I’ve not used the Cambridge Pub Poker system for a couple of years - since the start of lockdown really - but it’s seems worth resurecting

More app-like than my usual projects
Lots of Local Storage and JavaScript

I first set-up Cambridge Pub Poker years ago, probably in 2011 going buy the date the domain was registered. My local at the time was The White Horse in Oakington. Pub Poker was a new thing, partly due to the changes in the law that allowed small stakes poker in licensed premises for the first time, and partly due to the rise in popularity of Texas Hold’em online.

Barry, the landlord, had one of the pub poker outfits in for a trial - I can’t remember the name. There was a good turnout and a lot of interest, but Barry and Greene King had an issue and the pub closed for some weeks. Half a dozen or so of those who had taken to the game started a weekly tournament in the Black Bull in the neighbouring village. It was an instant regular thing.

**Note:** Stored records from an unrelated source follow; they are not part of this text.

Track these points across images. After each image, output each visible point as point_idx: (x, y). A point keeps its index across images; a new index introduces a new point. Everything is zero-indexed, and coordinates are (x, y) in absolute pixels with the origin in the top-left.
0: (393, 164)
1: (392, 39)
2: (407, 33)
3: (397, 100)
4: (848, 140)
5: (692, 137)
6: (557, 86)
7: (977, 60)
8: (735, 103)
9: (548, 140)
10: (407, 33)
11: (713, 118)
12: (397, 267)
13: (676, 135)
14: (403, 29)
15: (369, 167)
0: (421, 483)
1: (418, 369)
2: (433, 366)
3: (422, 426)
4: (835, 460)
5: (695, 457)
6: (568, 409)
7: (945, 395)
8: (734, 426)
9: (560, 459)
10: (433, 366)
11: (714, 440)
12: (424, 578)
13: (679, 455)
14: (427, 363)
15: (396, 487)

Naturally, yours truly was quickly into setting up a league, checking the legals and so on. The processes involved with managing a simple, small poker tournament offered a clear structure and set of rules that could be used to create an online poker tournament management system. The first most helpful function offered by an online system was recording who played, what position they finished in, the points won, and other info which made it easy to produce a full league table.

Adding a blinds timer was not essential, but if you have a system for recording players details, and need to log the position they finish, and so on, then why not? Bad broadband - that’s potentially why not. Everything required to fulfil the brief was standard fayre for me. Easy Peasy. Except my commercial projects were mainly designed to work online, and the couple of pubs where the system was being used had unreliable or non existent connections.

I like a challenge

Having the system I was proud of fail on a big screen in front of an audience spurned me on to develop something that could cope with being offline. Client side ‘local storage’ was a thing, but a relatively new thing. The W3C specifications were still in flux and various client side data storage options were being bandied about. It worked for me though, and other Mac users.

Designing and developing a system to work mainly client-side is quite different from the client request / server response model. Any PHP or similar server side functions I’d usually use needed a JavaScript equivalent.

I’ll resist digging deeper into the technicals and skip to the end of the story. I developed a system that ran in a browser, completely offline, save for an initial, optional refresh of some data, and the ‘Save Result To Server’ function which does what it says. And the really clever bit is that it could stop time - a blind could be paused and restarted multiple times and survive the closing and reopening of the browser.